2月10日(木)、聖アグネス寮、最後の退寮式をチャペルにて行いました。
新型コロナウイルス感染防止のため時間短縮のもと、無事に最後の退寮式、最後の寮行事とすることができました。学長先生とは直接お会いすることはできませんでしたが、オンラインでご臨席いただき、お祝いの言葉をいただくことができました。
先ほどから繰り返し「最後」と申し上げましたが、これは卒業する私に限った話ではありません。高槻キャンパス開学とともに35年の歴史を刻んできた聖アグネス寮は、今年度をもって閉寮するのです。「退寮した1年後くらいに寮を訪問し、寮母さんにほんの少し成長している姿を見せに行く」という小さな夢があったのですが、それを叶えることができなくなってしまいました。一つ故郷をなくしたような気持ちで、本当に寂しく思います。

(保存済みのデータ項目)
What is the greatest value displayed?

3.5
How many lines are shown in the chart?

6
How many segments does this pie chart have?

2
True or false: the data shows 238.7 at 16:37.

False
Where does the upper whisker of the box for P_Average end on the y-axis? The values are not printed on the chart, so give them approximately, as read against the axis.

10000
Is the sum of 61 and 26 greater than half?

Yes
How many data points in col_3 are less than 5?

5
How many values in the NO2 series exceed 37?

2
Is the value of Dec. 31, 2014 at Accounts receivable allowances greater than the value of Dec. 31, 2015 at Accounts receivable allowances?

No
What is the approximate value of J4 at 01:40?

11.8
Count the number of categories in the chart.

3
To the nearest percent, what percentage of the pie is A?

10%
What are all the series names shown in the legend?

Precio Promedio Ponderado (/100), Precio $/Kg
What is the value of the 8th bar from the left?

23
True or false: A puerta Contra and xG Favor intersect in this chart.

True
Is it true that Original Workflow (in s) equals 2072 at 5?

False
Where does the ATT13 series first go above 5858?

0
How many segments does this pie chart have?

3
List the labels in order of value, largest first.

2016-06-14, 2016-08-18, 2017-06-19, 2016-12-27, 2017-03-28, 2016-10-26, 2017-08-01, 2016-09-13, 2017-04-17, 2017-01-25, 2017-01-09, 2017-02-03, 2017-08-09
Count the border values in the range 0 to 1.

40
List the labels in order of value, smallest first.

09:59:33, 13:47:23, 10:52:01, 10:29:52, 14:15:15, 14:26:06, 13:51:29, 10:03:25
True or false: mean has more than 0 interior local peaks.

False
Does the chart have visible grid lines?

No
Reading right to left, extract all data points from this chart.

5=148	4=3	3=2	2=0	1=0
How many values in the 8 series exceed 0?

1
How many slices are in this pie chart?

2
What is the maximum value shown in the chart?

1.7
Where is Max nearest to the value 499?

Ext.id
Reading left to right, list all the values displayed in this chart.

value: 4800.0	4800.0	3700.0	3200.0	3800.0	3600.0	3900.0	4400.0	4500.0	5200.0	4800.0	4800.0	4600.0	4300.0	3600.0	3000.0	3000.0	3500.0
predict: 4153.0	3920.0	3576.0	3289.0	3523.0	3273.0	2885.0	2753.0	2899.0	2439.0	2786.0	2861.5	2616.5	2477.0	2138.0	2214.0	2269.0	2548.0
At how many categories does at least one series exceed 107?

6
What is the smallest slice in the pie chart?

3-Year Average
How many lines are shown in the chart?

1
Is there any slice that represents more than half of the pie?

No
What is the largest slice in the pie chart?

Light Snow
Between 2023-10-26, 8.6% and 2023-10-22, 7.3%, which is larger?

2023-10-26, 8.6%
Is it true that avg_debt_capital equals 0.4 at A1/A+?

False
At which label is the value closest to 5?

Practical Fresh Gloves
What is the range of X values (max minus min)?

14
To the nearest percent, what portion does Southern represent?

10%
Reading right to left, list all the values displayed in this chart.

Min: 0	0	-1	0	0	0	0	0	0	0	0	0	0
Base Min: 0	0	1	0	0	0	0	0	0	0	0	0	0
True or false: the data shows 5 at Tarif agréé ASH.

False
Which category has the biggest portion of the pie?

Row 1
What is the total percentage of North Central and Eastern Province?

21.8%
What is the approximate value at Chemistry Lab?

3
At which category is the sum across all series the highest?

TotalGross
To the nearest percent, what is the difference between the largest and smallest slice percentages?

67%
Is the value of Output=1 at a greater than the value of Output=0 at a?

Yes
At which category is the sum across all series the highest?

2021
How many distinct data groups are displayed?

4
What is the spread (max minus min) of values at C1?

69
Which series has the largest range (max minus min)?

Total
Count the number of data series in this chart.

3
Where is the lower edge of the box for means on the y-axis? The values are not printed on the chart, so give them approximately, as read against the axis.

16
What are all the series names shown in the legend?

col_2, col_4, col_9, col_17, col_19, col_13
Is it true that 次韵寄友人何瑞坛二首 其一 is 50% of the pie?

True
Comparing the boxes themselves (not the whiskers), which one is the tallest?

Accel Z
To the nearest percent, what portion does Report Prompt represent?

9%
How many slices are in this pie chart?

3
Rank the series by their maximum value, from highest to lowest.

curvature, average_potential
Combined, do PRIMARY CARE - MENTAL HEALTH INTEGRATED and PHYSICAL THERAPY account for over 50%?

課題の目的: 退寮式の文章から、「先ほどから繰り返し「最後」と」を含む語句で始まり「ちで、本当に寂しく思います。」で終わる部分を、一字も変えずに書き写しなさい。 記録はここでは用いない。

課題の解答:
先ほどから繰り返し「最後」と申し上げましたが、これは卒業する私に限った話ではありません。高槻キャンパス開学とともに35年の歴史を刻んできた聖アグネス寮は、今年度をもって閉寮するのです。「退寮した1年後くらいに寮を訪問し、寮母さんにほんの少し成長している姿を見せに行く」という小さな夢があったのですが、それを叶えることができなくなってしまいました。一つ故郷をなくしたような気持ちで、本当に寂しく思います。